At 37, Gloria has been in the business 20 years (last week's party celebrated the anniversary). She grew up in Brooklyn, the daughter of a movie distributor: "I was raised on Variety instead of Mother Goose. My arithmetic was the grosses in Cleveland." At 17, Gloria was pressagent for Billy Rose's Diamond Horseshoe, fattened her $25-a-week salary by a giggling conspiracy with Billy's star show girl, Mary ("Stuttering Sam") Dowell; when well-heeled marks took Sam and Gloria to the race track, peeling off $100 bills for them to wager, the girls carefully kept most of the cash.

Her cousin, the late, brilliant Agent Myron Selznick, hired her at $75 a week and told her: "The day you get barred from a studio, you're a great agent." The day soon came; Gloria enraged Fox by advising Client Geraldine Fitzgerald to turn down a part. Says Gloria: "I felt like I'd made Phi Beta Kappa."

Father Gloria. With a borrowed $5,000, Gloria in 1948 launched her Broadway office (still herself and one secretary). She bought a mink coat, went to work for nobodies. She got obscure Dancer Valerie Bettis a smash part in Inside U.S.A., rescued Singer Russell Nype when he was flat broke, and landed him in Call Me Madam. Nype soon signed up with M.C.A. (which paid Gloria $30,000 for his contract), has never again matched his Madam part. For Comedian Wally (Mr. Peepers) Cox, another Safier discovery, she got an eight-year contract with NBC that pays him $50,000 yearly whether he works or not. Gloria is also a has-been's hope: it was she who helped sober up Actress Mary Astor, lent her money, took her on as a client and sold her autobiography, My Story, to the publisher.

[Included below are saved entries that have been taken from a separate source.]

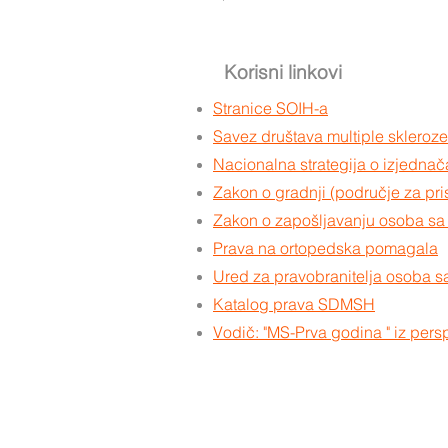
Korisni linkovi
Stranice SOIH-a
Savez društava multiple sklero
Nacionalna strategija o izjedna
Zakon o gradnji (područje za pri
Zakon o zapošljavanju osoba sa 
Prava na ortopedska pomagala
Ured za pravobranitelja osoba sa
Katalog prava SDMSH
Vodič: "MS-Prva godina " iz pers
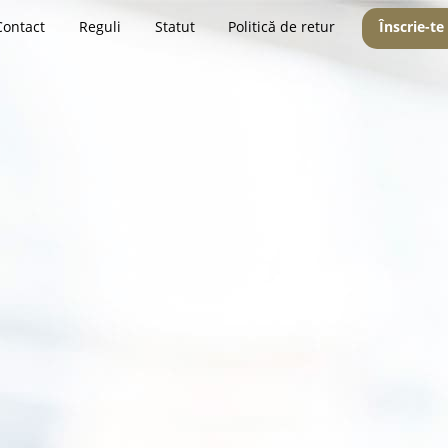
Contact
Reguli
Statut
Politică de retur
Înscrie-te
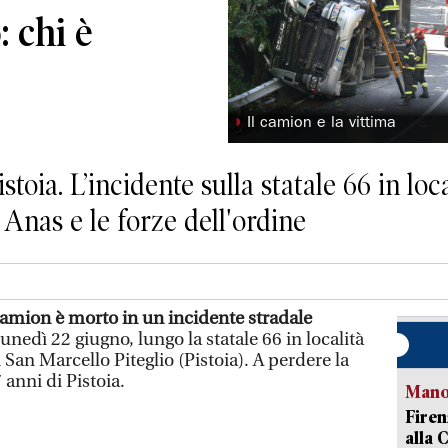
: chi è
◗
Il camion e la vittima
toia. L’incidente sulla statale 66 in loc
 Anas e le forze dell'ordine
camion è morto in un incidente stradale
lunedì 22 giugno, lungo la statale 66 in località
an Marcello Piteglio (Pistoia). A perdere la
7 anni di Pistoia.
Manov
Firen
alla 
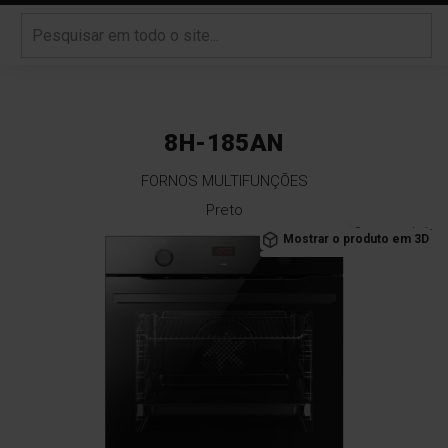
8H-185AN
FORNOS MULTIFUNÇÕES
Preto
Saltar
Recomendado
Mostrar o produto em 3D
para
o
final
da
Galeria
de
imagens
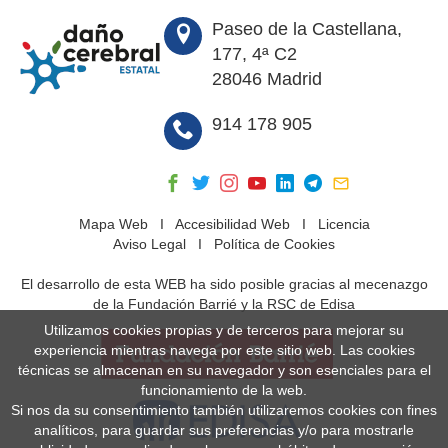
Paseo de la Castellana,
177, 4ª C2
28046 Madrid
914 178 905
Mapa Web
I
Accesibilidad Web
I
Licencia
Aviso Legal
I
Política de Cookies
El desarrollo de esta WEB ha sido posible gracias al mecenazgo
de la Fundación Barrié y la RSC de Edisa
Utilizamos cookies propias y de terceros para mejorar su
experiencia mientras navega por este sitio web. Las cookies
técnicas se almacenan en su navegador y son esenciales para el
funcionamiento de la web.
Si nos da su consentimiento también utilizaremos cookies con fines
analíticos, para guardar sus preferencias y/o para mostrarle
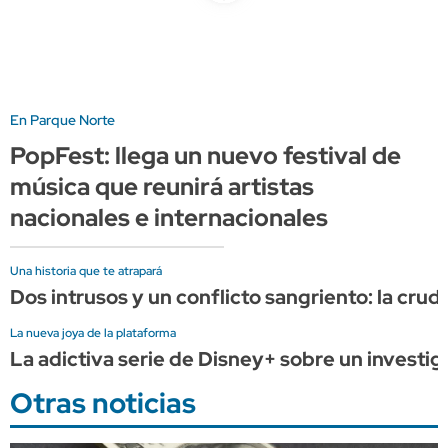
En Parque Norte
PopFest: llega un nuevo festival de
música que reunirá artistas
nacionales e internacionales
Una historia que te atrapará
Dos intrusos y un conflicto sangriento: la cru
La nueva joya de la plataforma
La adictiva serie de Disney+ sobre un investig
Otras noticias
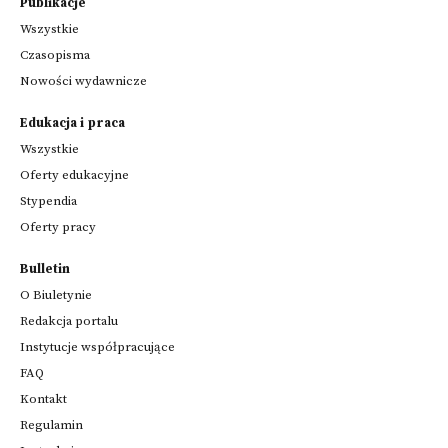
Publikacje
Wszystkie
Czasopisma
Nowości wydawnicze
Edukacja i praca
Wszystkie
Oferty edukacyjne
Stypendia
Oferty pracy
Bulletin
O Biuletynie
Redakcja portalu
Instytucje współpracujące
FAQ
Kontakt
Regulamin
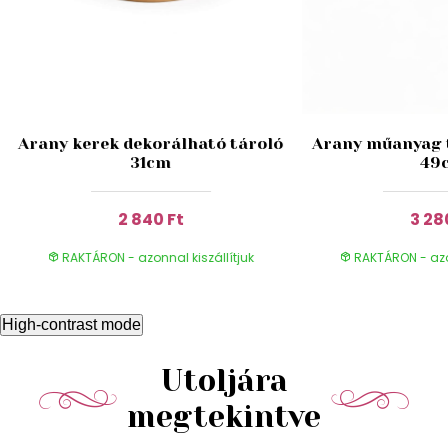
Arany kerek dekorálható tároló
Arany műanyag t
31cm
49
2 840 Ft
3 28
RAKTÁRON - azonnal kiszállítjuk
RAKTÁRON - azon
High-contrast mode
Utoljára
megtekintve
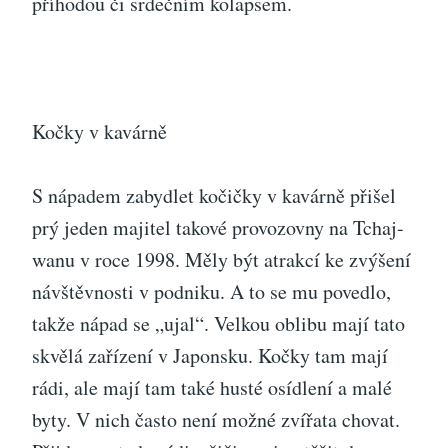
příhodou či srdečním kolapsem.
Kočky v kavárně
S nápadem zabydlet kočičky v kavárně přišel
prý jeden majitel takové provozovny na Tchaj-
wanu v roce 1998. Měly být atrakcí ke zvýšení
návštěvnosti v podniku. A to se mu povedlo,
takže nápad se „ujal“. Velkou oblibu mají tato
skvělá zařízení v Japonsku. Kočky tam mají
rádi, ale mají tam také husté osídlení a malé
byty. V nich často není možné zvířata chovat.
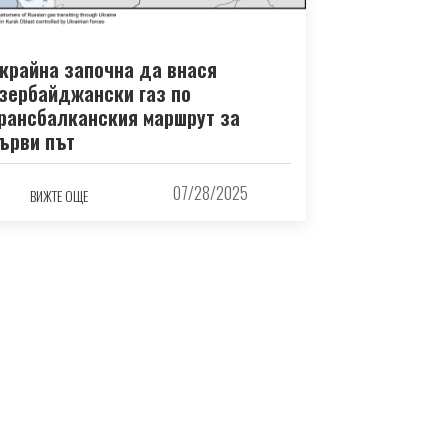
крайна започна да внася
зербайджански газ по
рансбалканския маршрут за
ърви път
07/28/2025
ВИЖТЕ ОЩЕ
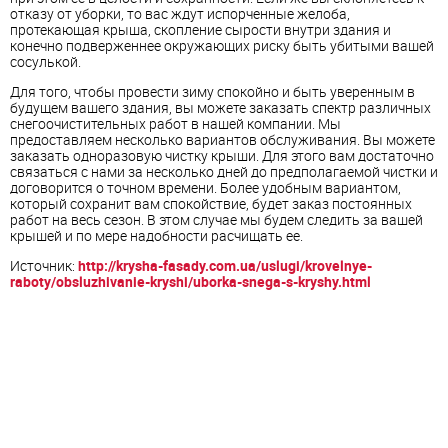
отказу от уборки, то вас ждут испорченные желоба,
протекающая крыша, скопление сырости внутри здания и
конечно подверженнее окружающих риску быть убитыми вашей
сосулькой.
Для того, чтобы провести зиму спокойно и быть уверенным в
будущем вашего здания, вы можете заказать спектр различных
снегоочистительных работ в нашей компании. Мы
предоставляем несколько вариантов обслуживания. Вы можете
заказать одноразовую чистку крыши. Для этого вам достаточно
связаться с нами за несколько дней до предполагаемой чистки и
договорится о точном времени. Более удобным вариантом,
который сохранит вам спокойствие, будет заказ постоянных
работ на весь сезон. В этом случае мы будем следить за вашей
крышей и по мере надобности расчищать ее.
Источник:
http://krysha-fasady.com.ua/uslugi/krovelnye-
raboty/obsluzhivanie-kryshi/uborka-snega-s-kryshy.html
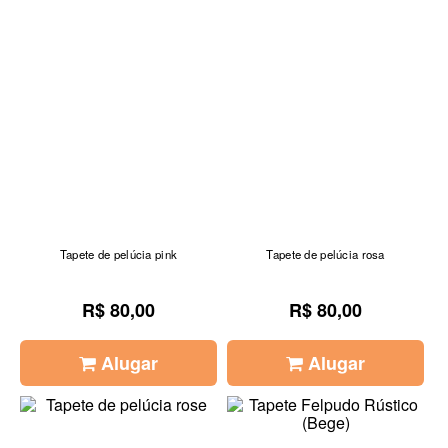
Tapete de pelúcia pink
Tapete de pelúcia rosa
R$ 80,00
R$ 80,00
Alugar
Alugar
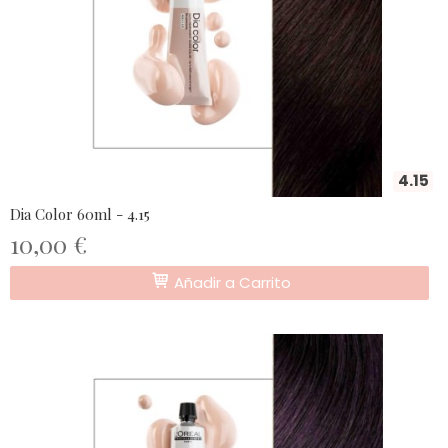
4.15
Dia Color 60ml - 4.15
10,00 €
Añadir a Carrito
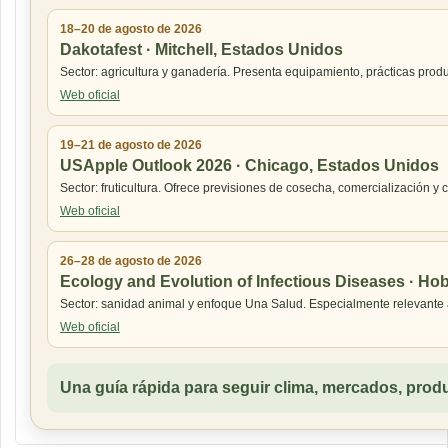
18–20 de agosto de 2026
Dakotafest · Mitchell, Estados Unidos
Sector: agricultura y ganadería. Presenta equipamiento, prácticas prod
Web oficial
19–21 de agosto de 2026
USApple Outlook 2026 · Chicago, Estados Unidos
Sector: fruticultura. Ofrece previsiones de cosecha, comercialización 
Web oficial
26–28 de agosto de 2026
Ecology and Evolution of Infectious Diseases · Hoba
Sector: sanidad animal y enfoque Una Salud. Especialmente relevante a
Web oficial
Una guía rápida para seguir clima, mercados, produ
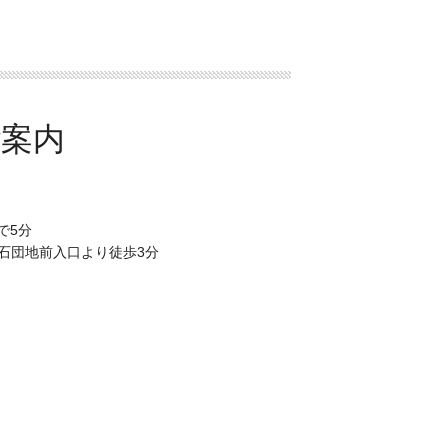
で5分
門石団地前入口より徒歩3分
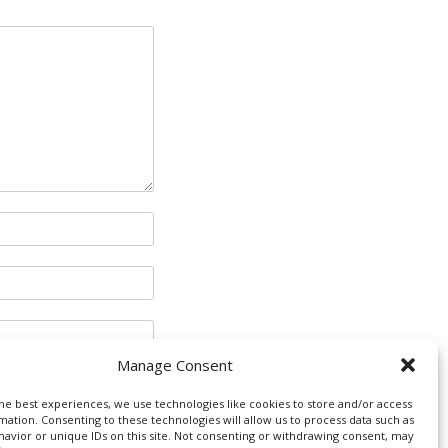
Manage Consent
he best experiences, we use technologies like cookies to store and/or access
mation. Consenting to these technologies will allow us to process data such as
avior or unique IDs on this site. Not consenting or withdrawing consent, may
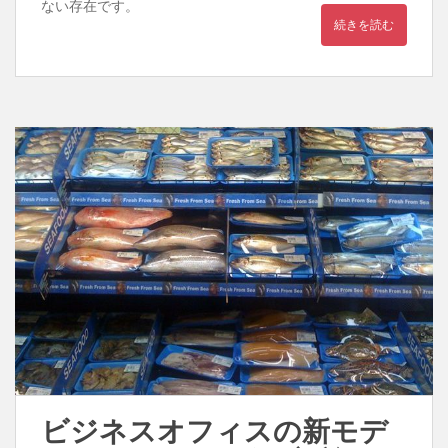
ない存在です。
続きを読む
ビジネスオフィスの新モデ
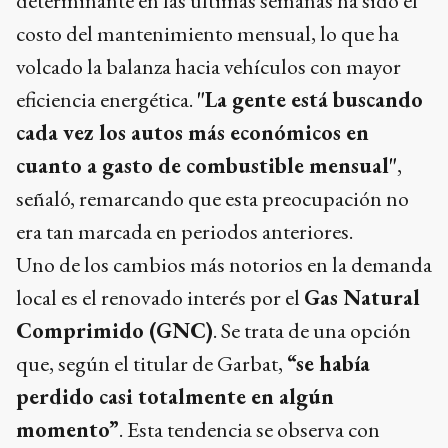
determinante en las últimas semanas ha sido el
costo del mantenimiento mensual, lo que ha
volcado la balanza hacia vehículos con mayor
eficiencia energética.
"La gente está buscando
cada vez los autos más económicos en
cuanto a gasto de combustible mensual"
,
señaló, remarcando que esta preocupación no
era tan marcada en periodos anteriores.
Uno de los cambios más notorios en la demanda
local es el renovado interés por el
Gas Natural
Comprimido (GNC)
. Se trata de una opción
que, según el titular de Garbat,
“se había
perdido casi totalmente en algún
momento”
. Esta tendencia se observa con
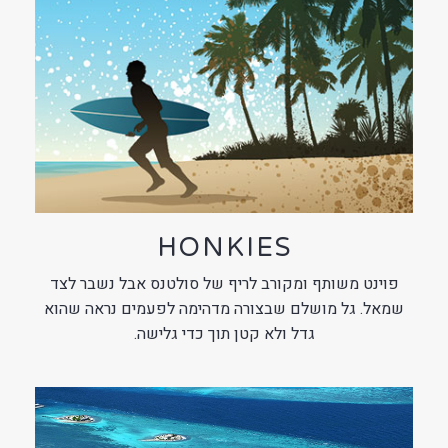
HONKIES
פוינט משותף ומקורב לריף של סולטנס אבל נשבר לצד
שמאל. גל מושלם שבצורה מדהימה לפעמים נראה שהוא
גדל ולא קטן תוך כדי גלישה.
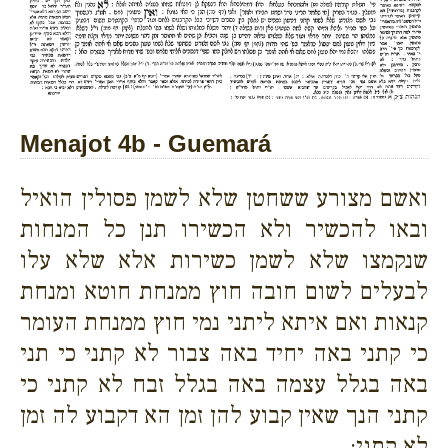
Menajot 4b - Guemará
ואשם מצורע ששחטן שלא לשמן פסולין הואיל
ובאו להכשיר ולא הכשירו תנן כל המנחות
שנקמצו שלא לשמן כשירות אלא שלא עלו
לבעלים לשום חובה חוץ ממנחת חוטא ומנחת
קנאות ואם איתא ליתני נמי חוץ ממנחת העומר
כי קתני באה יחיד באה צבור לא קתני כי תני
באה בגלל עצמה באה בגלל זבח לא קתני כי
קתני הנך שאין קבוע להן זמן הא דקבוע לה זמן
לא קתני:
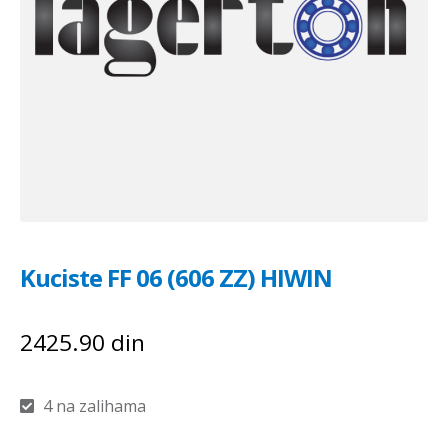
Kuciste FF 06 (606 ZZ) HIWIN
2425.90
din
4 na zalihama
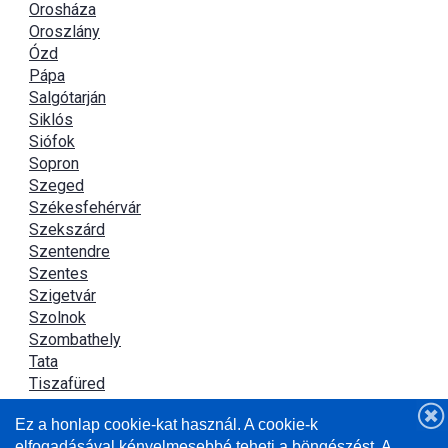
Orosháza
Oroszlány
Ózd
Pápa
Salgótarján
Siklós
Siófok
Sopron
Szeged
Székesfehérvár
Szekszárd
Szentendre
Szentes
Szigetvár
Szolnok
Szombathely
Tata
Tiszafüred
Tiszaújváros
Ez a honlap cookie-kat használ. A cookie-k
Újszász
elfogadásával kényelmesebbé teheti a böngészést. A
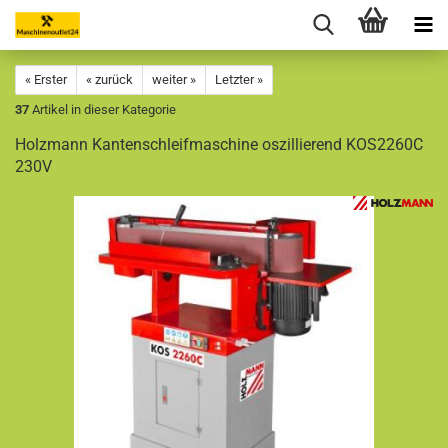
« Erster
« zurück
weiter »
Letzter »
37
Artikel in dieser Kategorie
Holzmann Kantenschleifmaschine oszillierend KOS2260C
230V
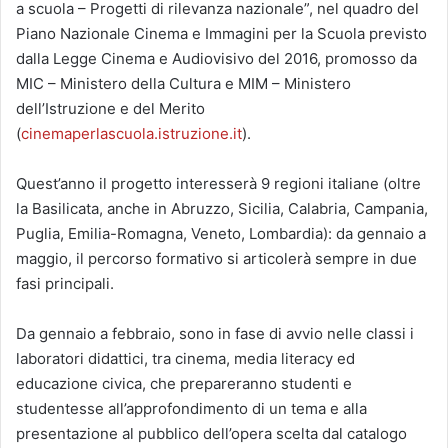
a scuola – Progetti di rilevanza nazionale”, nel quadro del
Piano Nazionale Cinema e Immagini per la Scuola previsto
dalla Legge Cinema e Audiovisivo del 2016, promosso da
MIC – Ministero della Cultura e MIM – Ministero
dell’Istruzione e del Merito
(
cinemaperlascuola.istruzione.it
).
Quest’anno il progetto interesserà 9 regioni italiane (oltre
la Basilicata, anche in Abruzzo, Sicilia, Calabria, Campania,
Puglia, Emilia-Romagna, Veneto, Lombardia): da gennaio a
maggio, il percorso formativo si articolerà sempre in due
fasi principali.
Da gennaio a febbraio, sono in fase di avvio nelle classi i
laboratori didattici, tra cinema, media literacy ed
educazione civica, che prepareranno studenti e
studentesse all’approfondimento di un tema e alla
presentazione al pubblico dell’opera scelta dal catalogo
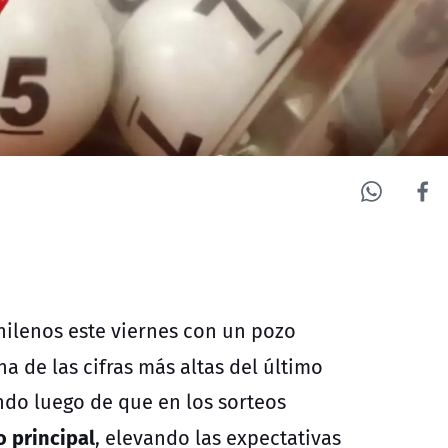
chilenos este viernes con un pozo
una de las cifras más altas del último
ndo luego de que en los sorteos
 principal
, elevando las expectativas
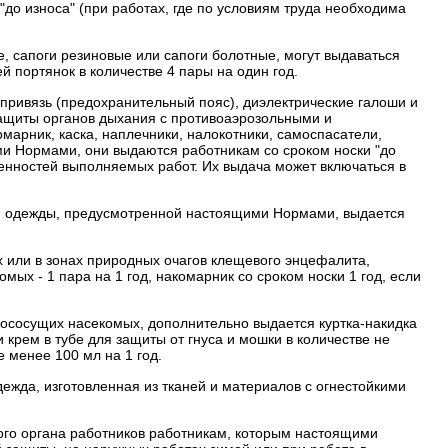
 "до износа" (при работах, где по условиям труда необходима
, сапоги резиновые или сапоги болотные, могут выдаваться
й портянок в количестве 4 пары на один год.
 привязь (предохранительный пояс), диэлектрические галоши и
защиты органов дыхания с противоаэрозольными и
арник, каска, наплечники, налокотники, самоспасатели,
и Нормами, они выдаются работникам со сроком носки "до
обенностей выполняемых работ. Их выдача может включаться в
ной одежды, предусмотренной настоящими Нормами, выдается
 или в зонах природных очагов клещевого энцефалита,
ых - 1 пара на 1 год, накомарник со сроком носки 1 год, если
вососущих насекомых, дополнительно выдается куртка-накидка
 крем в тубе для защиты от гнуса и мошки в количестве не
е менее 100 мл на 1 год.
ежда, изготовленная из тканей и материалов с огнестойкими
ого органа работников работникам, которым настоящими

Gloria has never married or come close. Her interest in "my people" takes up so much of her time that last year she opened a restaurant called Brown's on Manhattan's 61st Street (last week's party site) just so "we could have our own place to meet." There she holds day-long confessionals, deflating outsize egos or nursing bruised ones. Says Gloria in her tumbling, still vaguely Brooklynese accent: "To me agenting is not selling lamps at Macy's."